Consumidores relatam cobranças irregulares, aumento expressivo nas contas e falhas na prestação dos serviços após concessão à iniciativa privada
A prestação dos serviços de água e esgoto no Rio Grande do Sul tem sido alvo de questionamentos por parte de consumidores e entidades civis após a concessão da antiga Corsan à iniciativa privada. A Associação Gaúcha de Defesa dos Consumidores de Água e Esgoto, presidida por Matheus Junges, afirma ter reunido uma série de relatos que apontam para possíveis irregularidades na atuação da empresa AEGEA, responsável pela operação em diversas regiões do estado.
Segundo a entidade, a mobilização teve início no final de 2025, motivada pela implementação de uma tarifa fixa aplicada a meios de hospedagem, como hotéis, pousadas e motéis. A cobrança, estipulada por unidade (quarto), independe do consumo de água e, conforme a associação, tem gerado impacto financeiro significativo, sobretudo em pequenos negócios. A medida levou à articulação de um movimento que, posteriormente, evoluiu para a formalização da entidade.
Com o avanço das denúncias, o escopo de atuação da associação foi ampliado. Entre as principais queixas recebidas estão cobranças consideradas indevidas em terrenos baldios, mesmo na ausência de ligação ativa de água, sob a justificativa de disponibilidade da rede. Também há relatos envolvendo imóveis destruídos por eventos climáticos extremos, como enchentes e tornados, cujos proprietários afirmam continuar recebendo faturas, inclusive retroativas.
Outro ponto recorrente nas reclamações diz respeito ao aumento expressivo nas contas de água. Consumidores relatam elevações abruptas nos valores cobrados, em alguns casos sem alteração aparente no padrão de consumo. A associação aponta ainda suspeitas relacionadas à substituição de hidrômetros, que poderiam estar registrando volumes superiores aos efetivamente utilizados. Há registros pontuais de faturas que chegaram a valores considerados fora do padrão, gerando contestação por parte dos usuários.
Além das questões tarifárias, também são relatadas falhas na prestação dos serviços. Em diferentes municípios, moradores apontam episódios de desabastecimento, além de situações em que a água fornecida apresentaria coloração, odor ou características consideradas inadequadas para consumo. Em função disso, parte da população afirma ter recorrido à compra de água mineral como alternativa.

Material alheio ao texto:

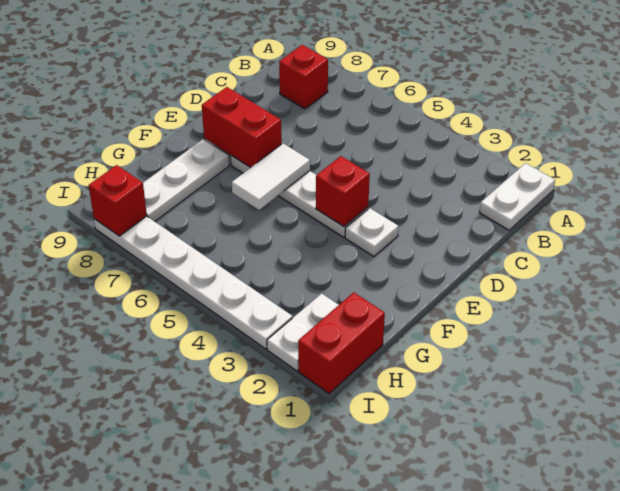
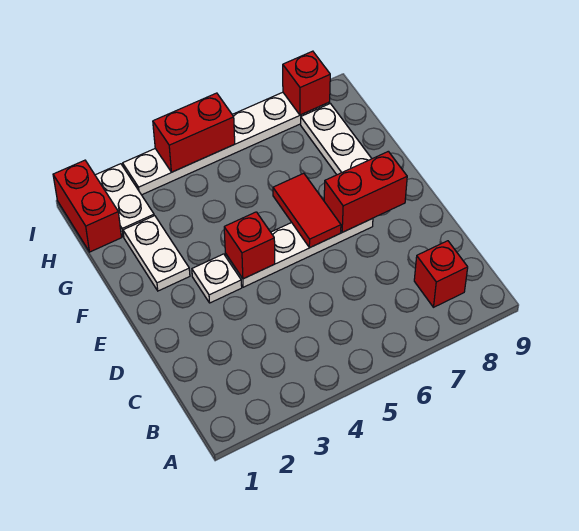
white 1x2 plate [479,163,555,230] -> white 1x2 plate moved to [123,216,190,291]
white 1x2 tile [232,143,310,210] -> red 1x2 tile [273,173,341,248]
none -> red 1x2 brick [153,93,235,172]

No campo do saneamento, a associação questiona a cobrança de tarifas relacionadas ao tratamento de esgoto, que podem representar parcela significativa da conta total. Segundo a entidade, análises realizadas de forma independente indicariam possíveis falhas no processo de tratamento em determinadas localidades, com impactos ambientais em rios e mananciais.

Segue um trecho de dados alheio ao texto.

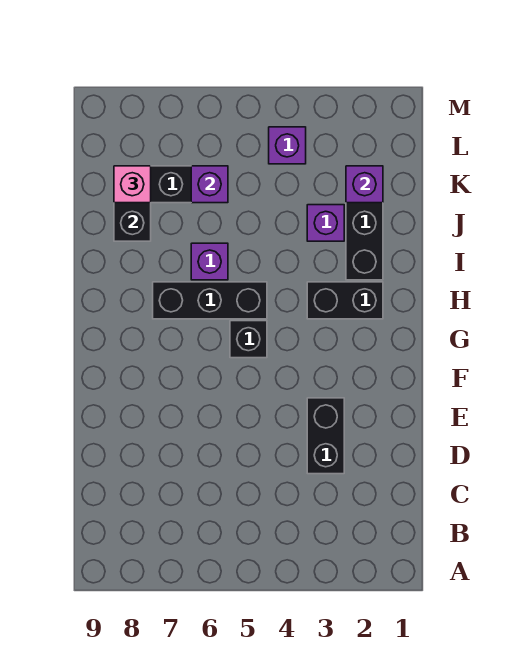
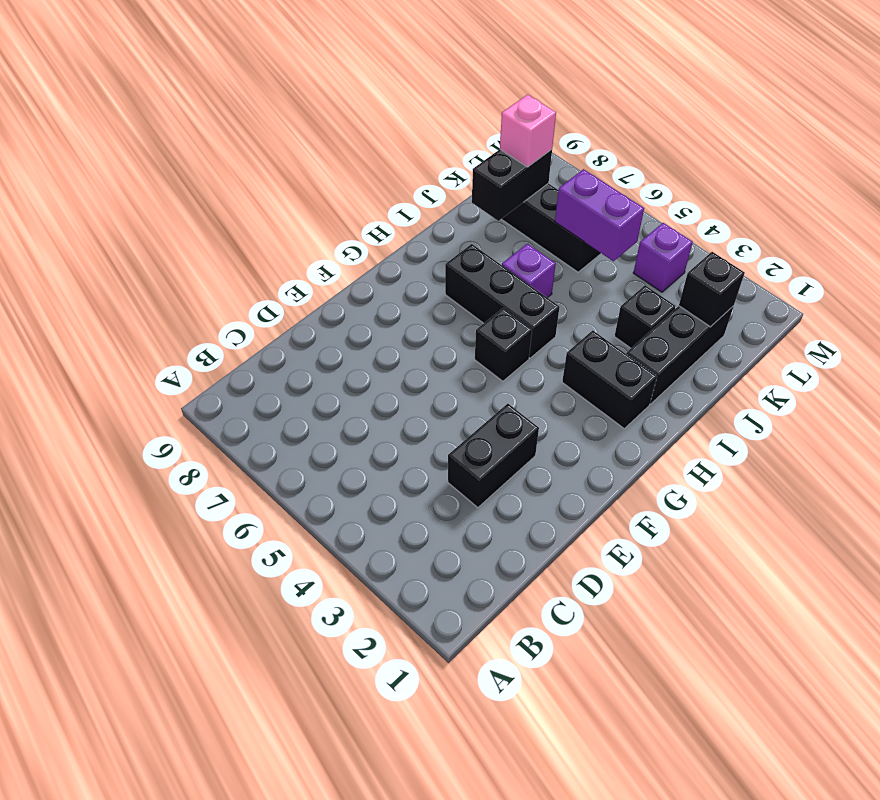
purple 1x1 brick [307,205,344,241] -> black 1x1 brick [614,285,676,348]
purple 1x1 brick [346,166,383,203] -> black 1x1 brick [679,252,745,327]
purple 1x1 brick [191,166,228,203] -> purple 1x2 brick [555,169,644,261]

Outro aspecto levantado envolve a atuação de equipes técnicas em propriedades privadas. Há relatos de intervenções para lacração de poços artesianos e substituição de equipamentos sem autorização formal dos moradores, o que também tem gerado controvérsia e questionamentos jurídicos.
Diante desse cenário, a Associação Gaúcha de Defesa dos Consumidores de Água e Esgoto afirma estar atuando em diferentes frentes. No âmbito político, o grupo busca apoio de prefeitos, vereadores e lideranças regionais, além de ter contribuído para a aprovação de legislações municipais que visam restringir determinadas práticas tarifárias. No campo institucional, uma audiência pública foi agendada na Comissão de Defesa do Consumidor da Câmara dos Deputados para discutir o tema em nível nacional.

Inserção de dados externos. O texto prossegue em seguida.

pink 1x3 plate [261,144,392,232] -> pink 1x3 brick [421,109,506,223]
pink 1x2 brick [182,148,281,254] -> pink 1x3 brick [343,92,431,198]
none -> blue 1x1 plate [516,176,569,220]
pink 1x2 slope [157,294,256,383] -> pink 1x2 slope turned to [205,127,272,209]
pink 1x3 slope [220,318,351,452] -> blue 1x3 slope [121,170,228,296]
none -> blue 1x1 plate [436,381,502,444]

A entidade também tem incentivado a criação de núcleos municipais para ampliar a representação dos consumidores e fortalecer a articulação regional. A mobilização ocorre em um contexto de mudanças estruturais no setor de saneamento, impulsionadas por políticas de concessão e privatização dos serviços.
Por outro lado, a concessionária responsável pela operação afirma, em posicionamentos anteriores à imprensa, que atua em conformidade com as normas estabelecidas pelos órgãos reguladores e que mantém canais de atendimento para esclarecimento de dúvidas e resolução de demandas dos consumidores.
O tema segue em debate no estado, envolvendo questões relacionadas à regulação dos serviços públicos, transparência nas cobranças e garantia de acesso a um recurso essencial.